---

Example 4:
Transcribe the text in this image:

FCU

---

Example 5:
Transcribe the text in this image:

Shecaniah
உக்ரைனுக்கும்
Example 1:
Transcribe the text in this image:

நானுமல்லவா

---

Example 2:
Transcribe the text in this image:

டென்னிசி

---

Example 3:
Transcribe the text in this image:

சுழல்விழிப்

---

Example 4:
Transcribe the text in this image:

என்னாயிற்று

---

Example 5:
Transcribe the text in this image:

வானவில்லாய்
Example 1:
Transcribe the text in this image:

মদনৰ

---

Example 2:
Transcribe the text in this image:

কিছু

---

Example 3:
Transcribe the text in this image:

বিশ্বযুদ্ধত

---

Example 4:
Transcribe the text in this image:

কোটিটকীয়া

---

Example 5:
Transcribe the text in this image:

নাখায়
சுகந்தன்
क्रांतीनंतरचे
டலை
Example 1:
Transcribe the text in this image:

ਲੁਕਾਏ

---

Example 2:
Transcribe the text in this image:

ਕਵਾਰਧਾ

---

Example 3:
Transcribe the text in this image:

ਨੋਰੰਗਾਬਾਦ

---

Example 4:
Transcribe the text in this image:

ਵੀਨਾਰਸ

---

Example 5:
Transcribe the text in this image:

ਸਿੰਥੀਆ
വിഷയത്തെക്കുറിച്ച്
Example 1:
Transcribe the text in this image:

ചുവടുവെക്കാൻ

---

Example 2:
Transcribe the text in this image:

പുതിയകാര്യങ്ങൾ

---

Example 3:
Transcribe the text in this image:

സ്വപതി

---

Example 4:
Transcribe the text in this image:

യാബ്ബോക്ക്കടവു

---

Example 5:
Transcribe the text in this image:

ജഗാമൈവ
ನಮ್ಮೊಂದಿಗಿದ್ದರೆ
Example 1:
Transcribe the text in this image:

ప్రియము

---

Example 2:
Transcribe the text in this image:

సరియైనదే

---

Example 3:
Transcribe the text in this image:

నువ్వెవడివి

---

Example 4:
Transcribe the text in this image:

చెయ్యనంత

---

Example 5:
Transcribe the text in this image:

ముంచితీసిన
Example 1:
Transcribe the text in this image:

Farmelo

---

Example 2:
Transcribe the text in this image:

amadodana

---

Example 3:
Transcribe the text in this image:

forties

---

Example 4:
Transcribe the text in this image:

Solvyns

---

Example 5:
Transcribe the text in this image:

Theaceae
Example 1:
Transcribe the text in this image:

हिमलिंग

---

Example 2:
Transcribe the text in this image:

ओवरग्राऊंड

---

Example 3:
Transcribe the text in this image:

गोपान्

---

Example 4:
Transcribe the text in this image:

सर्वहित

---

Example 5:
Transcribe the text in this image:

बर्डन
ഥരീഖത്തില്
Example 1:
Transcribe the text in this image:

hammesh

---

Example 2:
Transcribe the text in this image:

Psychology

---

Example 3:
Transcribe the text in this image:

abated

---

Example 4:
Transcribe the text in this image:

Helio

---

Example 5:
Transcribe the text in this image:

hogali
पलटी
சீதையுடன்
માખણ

━━━━━━━━━━

Repeat the listing above exactly, every line of it.

---

Example 4:
Transcribe the text in this image:

FCU

---

Example 5:
Transcribe the text in this image:

Shecaniah
உக்ரைனுக்கும்
Example 1:
Transcribe the text in this image:

நானுமல்லவா

---

Example 2:
Transcribe the text in this image:

டென்னிசி

---

Example 3:
Transcribe the text in this image:

சுழல்விழிப்

---

Example 4:
Transcribe the text in this image:

என்னாயிற்று

---

Example 5:
Transcribe the text in this image:

வானவில்லாய்
Example 1:
Transcribe the text in this image:

মদনৰ

---

Example 2:
Transcribe the text in this image:

কিছু

---

Example 3:
Transcribe the text in this image:

বিশ্বযুদ্ধত

---

Example 4:
Transcribe the text in this image:

কোটিটকীয়া

---

Example 5:
Transcribe the text in this image:

নাখায়
சுகந்தன்
क्रांतीनंतरचे
டலை
Example 1:
Transcribe the text in this image:

ਲੁਕਾਏ

---

Example 2:
Transcribe the text in this image:

ਕਵਾਰਧਾ

---

Example 3:
Transcribe the text in this image:

ਨੋਰੰਗਾਬਾਦ

---

Example 4:
Transcribe the text in this image:

ਵੀਨਾਰਸ

---

Example 5:
Transcribe the text in this image:

ਸਿੰਥੀਆ
വിഷയത്തെക്കുറിച്ച്
Example 1:
Transcribe the text in this image:

ചുവടുവെക്കാൻ

---

Example 2:
Transcribe the text in this image:

പുതിയകാര്യങ്ങൾ

---

Example 3:
Transcribe the text in this image:

സ്വപതി

---

Example 4:
Transcribe the text in this image:

യാബ്ബോക്ക്കടവു

---

Example 5:
Transcribe the text in this image:

ജഗാമൈവ
ನಮ್ಮೊಂದಿಗಿದ್ದರೆ
Example 1:
Transcribe the text in this image:

ప్రియము

---

Example 2:
Transcribe the text in this image:

సరియైనదే

---

Example 3:
Transcribe the text in this image:

నువ్వెవడివి

---

Example 4:
Transcribe the text in this image:

చెయ్యనంత

---

Example 5:
Transcribe the text in this image:

ముంచితీసిన
Example 1:
Transcribe the text in this image:

Farmelo

---

Example 2:
Transcribe the text in this image:

amadodana

---

Example 3:
Transcribe the text in this image:

forties

---

Example 4:
Transcribe the text in this image:

Solvyns

---

Example 5:
Transcribe the text in this image:

Theaceae
Example 1:
Transcribe the text in this image:

हिमलिंग

---

Example 2:
Transcribe the text in this image:

ओवरग्राऊंड

---

Example 3:
Transcribe the text in this image:

गोपान्

---

Example 4:
Transcribe the text in this image:

सर्वहित

---

Example 5:
Transcribe the text in this image:

बर्डन
ഥരീഖത്തില്
Example 1:
Transcribe the text in this image:

hammesh

---

Example 2:
Transcribe the text in this image:

Psychology

---

Example 3:
Transcribe the text in this image:

abated

---

Example 4:
Transcribe the text in this image:

Helio

---

Example 5:
Transcribe the text in this image:

hogali
पलटी
சீதையுடன்
માખણ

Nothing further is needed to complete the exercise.